- [Work task] Retype the material, please. Every line must match.
======== Data for processing ========
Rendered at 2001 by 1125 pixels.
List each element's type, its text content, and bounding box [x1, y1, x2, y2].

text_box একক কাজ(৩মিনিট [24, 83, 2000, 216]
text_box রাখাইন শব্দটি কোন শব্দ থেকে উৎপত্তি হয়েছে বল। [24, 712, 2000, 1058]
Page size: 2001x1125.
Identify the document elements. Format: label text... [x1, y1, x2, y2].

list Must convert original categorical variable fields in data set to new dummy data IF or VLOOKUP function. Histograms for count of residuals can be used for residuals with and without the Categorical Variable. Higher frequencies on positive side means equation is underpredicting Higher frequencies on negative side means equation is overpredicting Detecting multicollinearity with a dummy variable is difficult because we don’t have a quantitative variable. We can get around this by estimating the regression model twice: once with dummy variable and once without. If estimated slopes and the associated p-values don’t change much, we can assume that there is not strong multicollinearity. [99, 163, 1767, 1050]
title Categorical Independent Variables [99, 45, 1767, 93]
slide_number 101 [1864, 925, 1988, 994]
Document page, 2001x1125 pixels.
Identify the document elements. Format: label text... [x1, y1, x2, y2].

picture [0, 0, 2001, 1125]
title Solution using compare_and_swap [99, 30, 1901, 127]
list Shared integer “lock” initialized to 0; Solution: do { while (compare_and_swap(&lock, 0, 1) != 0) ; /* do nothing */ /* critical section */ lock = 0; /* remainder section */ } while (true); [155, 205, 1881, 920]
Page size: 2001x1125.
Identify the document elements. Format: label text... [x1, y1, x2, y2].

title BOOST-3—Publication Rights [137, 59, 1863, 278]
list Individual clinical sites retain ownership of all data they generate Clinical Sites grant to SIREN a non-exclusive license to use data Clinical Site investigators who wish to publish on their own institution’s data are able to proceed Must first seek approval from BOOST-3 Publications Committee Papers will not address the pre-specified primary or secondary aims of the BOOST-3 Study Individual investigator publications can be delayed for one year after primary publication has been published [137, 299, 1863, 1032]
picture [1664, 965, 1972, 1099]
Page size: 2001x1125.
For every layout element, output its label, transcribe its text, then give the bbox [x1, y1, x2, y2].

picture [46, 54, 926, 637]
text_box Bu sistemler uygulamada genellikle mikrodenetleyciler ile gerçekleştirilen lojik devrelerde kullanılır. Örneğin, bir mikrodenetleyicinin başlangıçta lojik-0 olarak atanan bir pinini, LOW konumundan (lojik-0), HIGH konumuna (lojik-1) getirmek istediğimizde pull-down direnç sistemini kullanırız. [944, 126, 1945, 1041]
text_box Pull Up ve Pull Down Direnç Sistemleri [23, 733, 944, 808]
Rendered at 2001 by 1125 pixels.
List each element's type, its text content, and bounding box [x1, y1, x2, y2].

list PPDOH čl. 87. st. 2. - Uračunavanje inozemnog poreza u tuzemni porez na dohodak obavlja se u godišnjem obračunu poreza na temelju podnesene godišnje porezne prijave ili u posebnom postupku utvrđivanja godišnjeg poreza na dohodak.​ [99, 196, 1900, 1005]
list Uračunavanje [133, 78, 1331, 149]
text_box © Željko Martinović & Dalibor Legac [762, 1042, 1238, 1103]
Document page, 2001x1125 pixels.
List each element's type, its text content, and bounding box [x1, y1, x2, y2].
========
- [Answer space]
Rendered at 2001 by 1125 pixels.
List each element's type, its text content, and bounding box [x1, y1, x2, y2].

text_box একক কাজ(৩মিনিট [24, 83, 2000, 216]
text_box রাখাইন শব্দটি কোন শব্দ থেকে উৎপত্তি হয়েছে বল। [24, 712, 2000, 1058]
Page size: 2001x1125.
Identify the document elements. Format: label text... [x1, y1, x2, y2].

list Must convert original categorical variable fields in data set to new dummy data IF or VLOOKUP function. Histograms for count of residuals can be used for residuals with and without the Categorical Variable. Higher frequencies on positive side means equation is underpredicting Higher frequencies on negative side means equation is overpredicting Detecting multicollinearity with a dummy variable is difficult because we don’t have a quantitative variable. We can get around this by estimating the regression model twice: once with dummy variable and once without. If estimated slopes and the associated p-values don’t change much, we can assume that there is not strong multicollinearity. [99, 163, 1767, 1050]
title Categorical Independent Variables [99, 45, 1767, 93]
slide_number 101 [1864, 925, 1988, 994]
Document page, 2001x1125 pixels.
Identify the document elements. Format: label text... [x1, y1, x2, y2].

picture [0, 0, 2001, 1125]
title Solution using compare_and_swap [99, 30, 1901, 127]
list Shared integer “lock” initialized to 0; Solution: do { while (compare_and_swap(&lock, 0, 1) != 0) ; /* do nothing */ /* critical section */ lock = 0; /* remainder section */ } while (true); [155, 205, 1881, 920]
Page size: 2001x1125.
Identify the document elements. Format: label text... [x1, y1, x2, y2].

title BOOST-3—Publication Rights [137, 59, 1863, 278]
list Individual clinical sites retain ownership of all data they generate Clinical Sites grant to SIREN a non-exclusive license to use data Clinical Site investigators who wish to publish on their own institution’s data are able to proceed Must first seek approval from BOOST-3 Publications Committee Papers will not address the pre-specified primary or secondary aims of the BOOST-3 Study Individual investigator publications can be delayed for one year after primary publication has been published [137, 299, 1863, 1032]
picture [1664, 965, 1972, 1099]
Page size: 2001x1125.
For every layout element, output its label, transcribe its text, then give the bbox [x1, y1, x2, y2].

picture [46, 54, 926, 637]
text_box Bu sistemler uygulamada genellikle mikrodenetleyciler ile gerçekleştirilen lojik devrelerde kullanılır. Örneğin, bir mikrodenetleyicinin başlangıçta lojik-0 olarak atanan bir pinini, LOW konumundan (lojik-0), HIGH konumuna (lojik-1) getirmek istediğimizde pull-down direnç sistemini kullanırız. [944, 126, 1945, 1041]
text_box Pull Up ve Pull Down Direnç Sistemleri [23, 733, 944, 808]
Rendered at 2001 by 1125 pixels.
List each element's type, its text content, and bounding box [x1, y1, x2, y2].

list PPDOH čl. 87. st. 2. - Uračunavanje inozemnog poreza u tuzemni porez na dohodak obavlja se u godišnjem obračunu poreza na temelju podnesene godišnje porezne prijave ili u posebnom postupku utvrđivanja godišnjeg poreza na dohodak.​ [99, 196, 1900, 1005]
list Uračunavanje [133, 78, 1331, 149]
text_box © Željko Martinović & Dalibor Legac [762, 1042, 1238, 1103]
Document page, 2001x1125 pixels.
List each element's type, its text content, and bounding box [x1, y1, x2, y2].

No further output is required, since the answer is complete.